Acute gastroenteritis caused by human noroviruses (HuNoVs) is a significant global health and economic burden and is without licensed vaccines or antiviral drugs. The GII.4 HuNoV causes most epidemics worldwide. This virus undergoes epochal evolution with periodic emergence of variants with new antigenic profiles and altered specificity for histo-blood group antigens (HBGA), the determinants of cell attachment and susceptibility, hampering the development of immunotherapeutics. Here, we show that a llama-derived nanobody M4 neutralizes multiple GII.4 variants with high potency in human intestinal enteroids. The crystal structure of M4 complexed with the protruding domain of the GII.4 capsid protein VP1 revealed a conserved epitope, away from the HBGA binding site, fully accessible only when VP1 transitions to a “raised” conformation in the capsid. Together with dynamic light scattering and electron microscopy of the GII.4 VLPs, our studies suggest a mechanism in which M4 accesses the epitope by altering the conformational dynamics of the capsid and triggering its disassembly to neutralize GII.4 infection.

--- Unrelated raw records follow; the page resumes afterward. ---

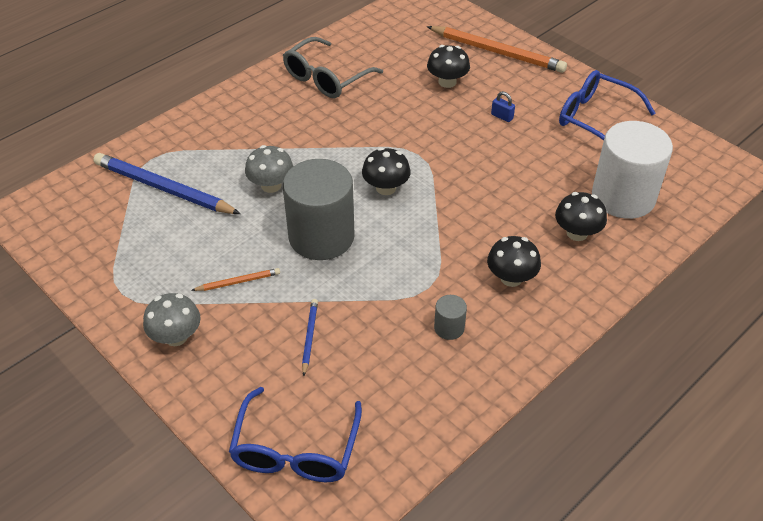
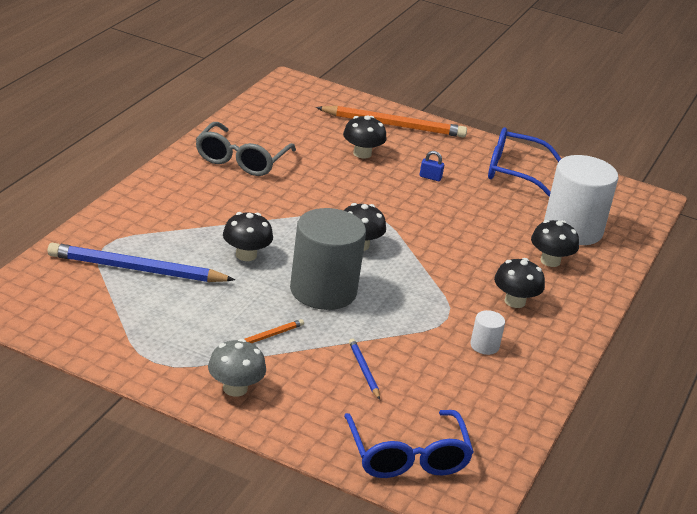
camera: 25 degrees left, 15 degrees down
(271, 185) = (246, 255): grey mushroom -> black mushroom
(449, 328) = (484, 346): grey cylinder -> white cylinder

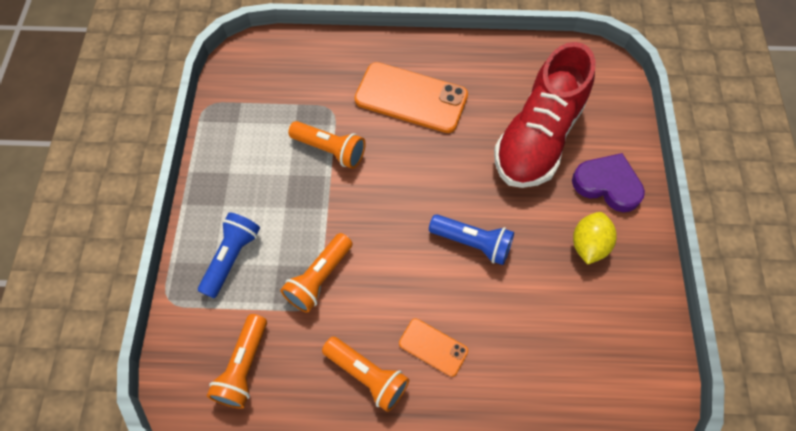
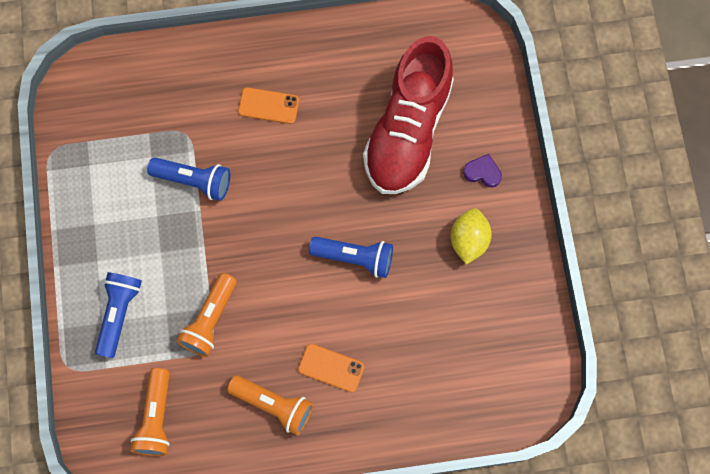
camera: 10 degrees left, 10 degrees up
(330, 150) = (194, 181): orange flashlight -> blue flashlight
(411, 98) = (268, 106): orange phone -> orange phone, size x0.51
(607, 184) = (482, 172): purple heart -> purple heart, size x0.54

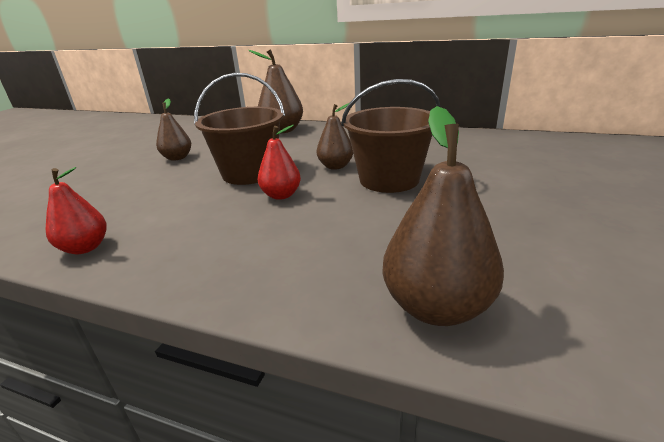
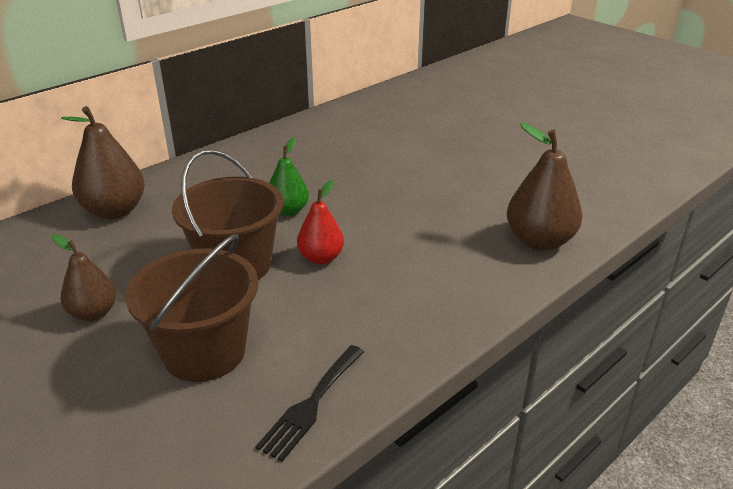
camera: 65 degrees left, 5 degrees up
(85, 248) = (311, 404): red pear -> black fork
(335, 166) = (288, 210): brown pear -> green pear
(389, 179) = (354, 195): brown bucket -> brown bucket (204, 352)

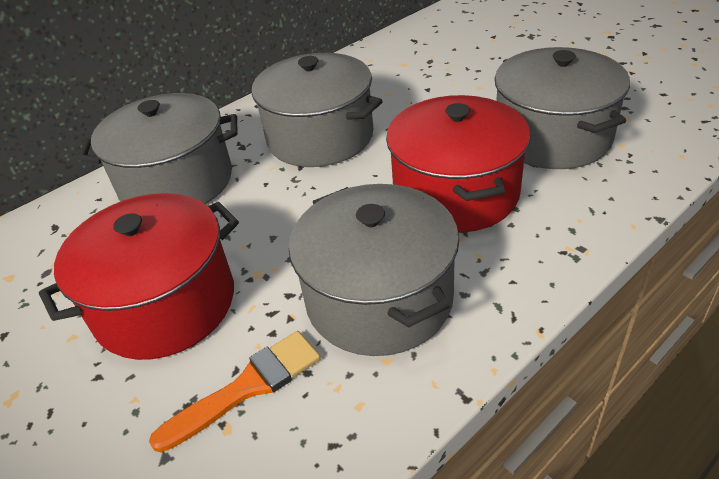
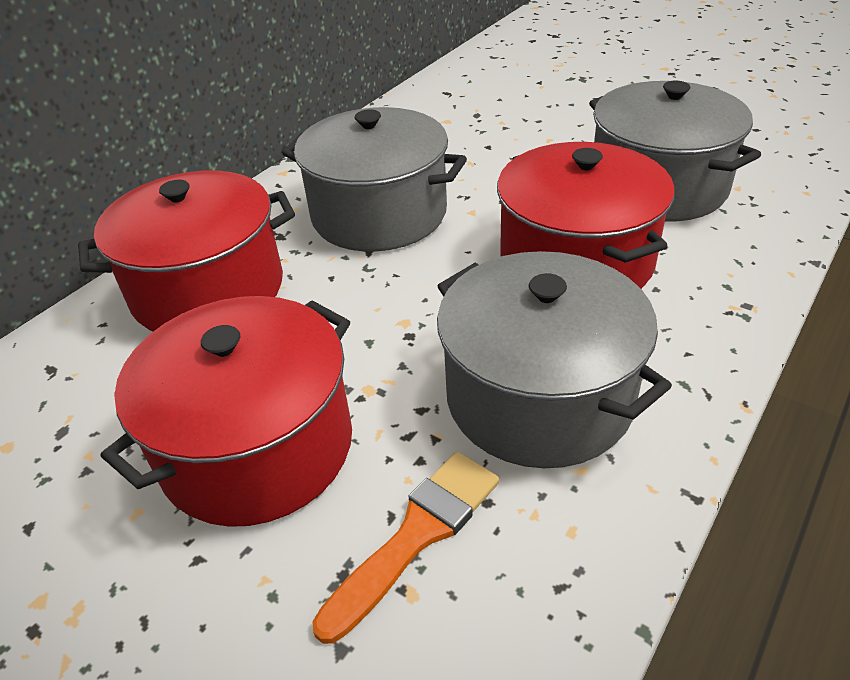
camera: 15 degrees left, 0 degrees up
(177, 182) = (208, 290): grey pot -> red pot

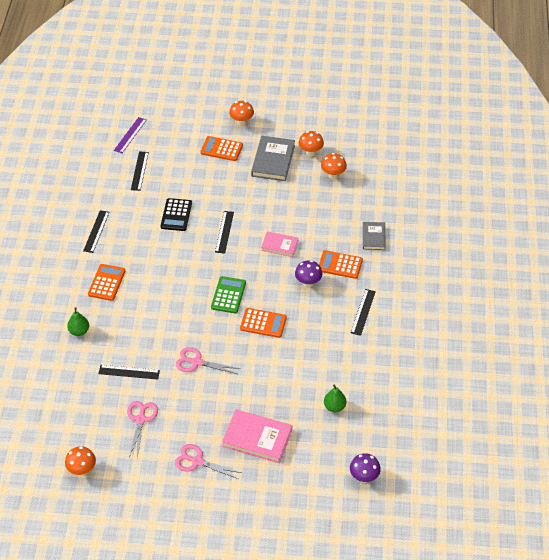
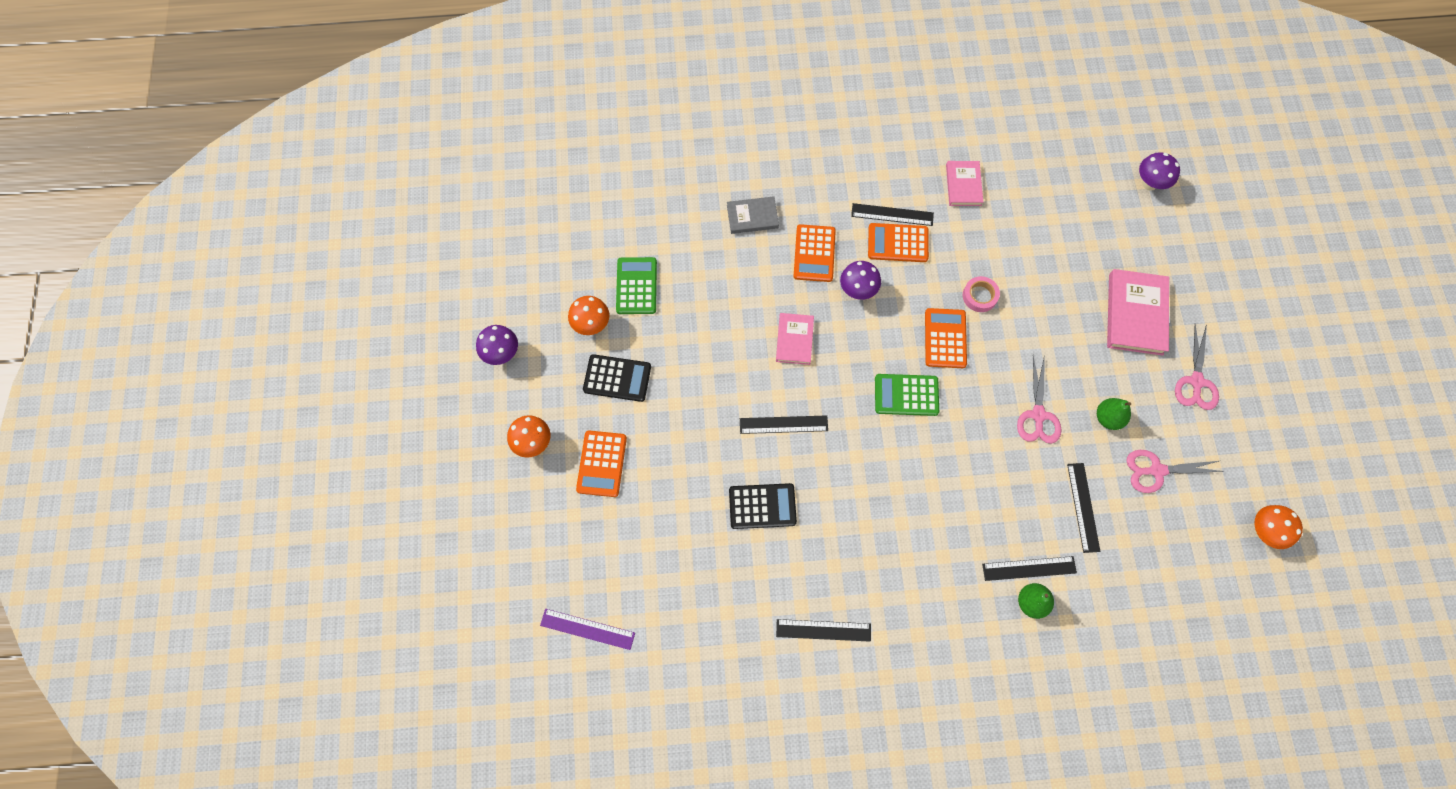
camera: 100 degrees left, 20 degrees up
(106, 283) = (926, 584): orange calculator -> orange calculator (898, 243)
(139, 171) = (673, 590): black ruler -> black ruler (1029, 568)
(273, 160) = (617, 378): grey book -> black calculator
(290, 349) = (979, 296): none -> pink tape
(300, 113) = (502, 354): none -> purple mushroom
(333, 175) = (636, 286): orange mushroom -> green calculator
(334, 407) = (1057, 229): green pear -> green pear (1108, 418)
(380, 358) = (963, 185): none -> pink book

由人类诺如病毒 (HuNoV) 引起的急性胃肠炎是一个重大的全球健康和经济负担，并且没有获得许可的疫苗或抗病毒药物。 GII.4 HuNoV 引起了全球大多数流行病。这种病毒经历了划时代的进化，定期出现具有新抗原特征的变体，并改变了对组织血型抗原（HBGA）的特异性，而HBGA是细胞附着和易感性的决定因素，阻碍了免疫治疗的发展。在这里，我们证明了源自美洲驼的纳米抗体 M4 在人类肠类中具有高效能中和多种 GII.4 变体。 M4 与 GII.4 衣壳蛋白 VP1 的突出结构域复合的晶体结构揭示了一个远离 HBGA 结合位点的保守表位，只有当 VP1 转变为衣壳中的“凸起”构象时，才能完全接近。结合 GII.4 VLP 的动态光散射和电子显微镜，我们的研究提出了一种机制，其中 M4 通过改变衣壳的构象动力学并触发其分解来中和 GII.4 感染来访问表位。